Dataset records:
· · · · · · ·

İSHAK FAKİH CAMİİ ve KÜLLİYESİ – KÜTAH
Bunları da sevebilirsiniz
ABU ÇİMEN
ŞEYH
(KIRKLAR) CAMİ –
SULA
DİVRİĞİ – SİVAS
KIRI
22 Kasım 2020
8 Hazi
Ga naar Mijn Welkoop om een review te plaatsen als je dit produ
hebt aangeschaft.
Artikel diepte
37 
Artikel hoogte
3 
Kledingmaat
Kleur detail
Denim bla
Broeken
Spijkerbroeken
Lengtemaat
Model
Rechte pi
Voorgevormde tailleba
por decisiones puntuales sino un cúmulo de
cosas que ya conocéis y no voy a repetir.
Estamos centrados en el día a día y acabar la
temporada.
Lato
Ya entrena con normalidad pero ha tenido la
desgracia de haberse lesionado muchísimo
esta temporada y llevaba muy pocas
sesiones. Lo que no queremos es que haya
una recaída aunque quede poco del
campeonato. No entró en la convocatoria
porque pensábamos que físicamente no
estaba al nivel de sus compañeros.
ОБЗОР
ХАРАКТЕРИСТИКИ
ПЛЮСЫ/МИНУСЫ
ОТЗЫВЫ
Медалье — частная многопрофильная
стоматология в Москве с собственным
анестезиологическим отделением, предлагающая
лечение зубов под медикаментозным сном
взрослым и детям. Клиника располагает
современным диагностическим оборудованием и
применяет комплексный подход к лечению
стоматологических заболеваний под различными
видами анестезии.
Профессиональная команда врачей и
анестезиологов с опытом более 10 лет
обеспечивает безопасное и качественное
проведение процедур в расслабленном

· · · · · · ·

■ **Problem description**: Output every line of the rows above as a Markdown table with two columns, Number and Line. Number the lines in order and leave out any blank ones.

■ **Answer to the problem**:
| Number | Line |
|---|---|
| 1 | İSHAK FAKİH CAMİİ ve KÜLLİYESİ – KÜTAH |
| 2 | Bunları da sevebilirsiniz |
| 3 | ABU ÇİMEN |
| 4 | ŞEYH |
| 5 | (KIRKLAR) CAMİ – |
| 6 | SULA |
| 7 | DİVRİĞİ – SİVAS |
| 8 | KIRI |
| 9 | 22 Kasım 2020 |
| 10 | 8 Hazi |
| 11 | Ga naar Mijn Welkoop om een review te plaatsen als je dit produ |
| 12 | hebt aangeschaft. |
| 13 | Artikel diepte |
| 14 | 37  |
| 15 | Artikel hoogte |
| 16 | 3  |
| 17 | Kledingmaat |
| 18 | Kleur detail |
| 19 | Denim bla |
| 20 | Broeken |
| 21 | Spijkerbroeken |
| 22 | Lengtemaat |
| 23 | Model |
| 24 | Rechte pi |
| 25 | Voorgevormde tailleba |
| 26 | por decisiones puntuales sino un cúmulo de |
| 27 | cosas que ya conocéis y no voy a repetir. |
| 28 | Estamos centrados en el día a día y acabar la |
| 29 | temporada. |
| 30 | Lato |
| 31 | Ya entrena con normalidad pero ha tenido la |
| 32 | desgracia de haberse lesionado muchísimo |
| 33 | esta temporada y llevaba muy pocas |
| 34 | sesiones. Lo que no queremos es que haya |
| 35 | una recaída aunque quede poco del |
| 36 | campeonato. No entró en la convocatoria |
| 37 | porque pensábamos que físicamente no |
| 38 | estaba al nivel de sus compañeros. |
| 39 | ОБЗОР |
| 40 | ХАРАКТЕРИСТИКИ |
| 41 | ПЛЮСЫ/МИНУСЫ |
| 42 | ОТЗЫВЫ |
| 43 | Медалье — частная многопрофильная |
| 44 | стоматология в Москве с собственным |
| 45 | анестезиологическим отделением, предлагающая |
| 46 | лечение зубов под медикаментозным сном |
| 47 | взрослым и детям. Клиника располагает |
| 48 | современным диагностическим оборудованием и |
| 49 | применяет комплексный подход к лечению |
| 50 | стоматологических заболеваний под различными |
| 51 | видами анестезии. |
| 52 | Профессиональная команда врачей и |
| 53 | анестезиологов с опытом более 10 лет |
| 54 | обеспечивает безопасное и качественное |
| 55 | проведение процедур в расслабленном |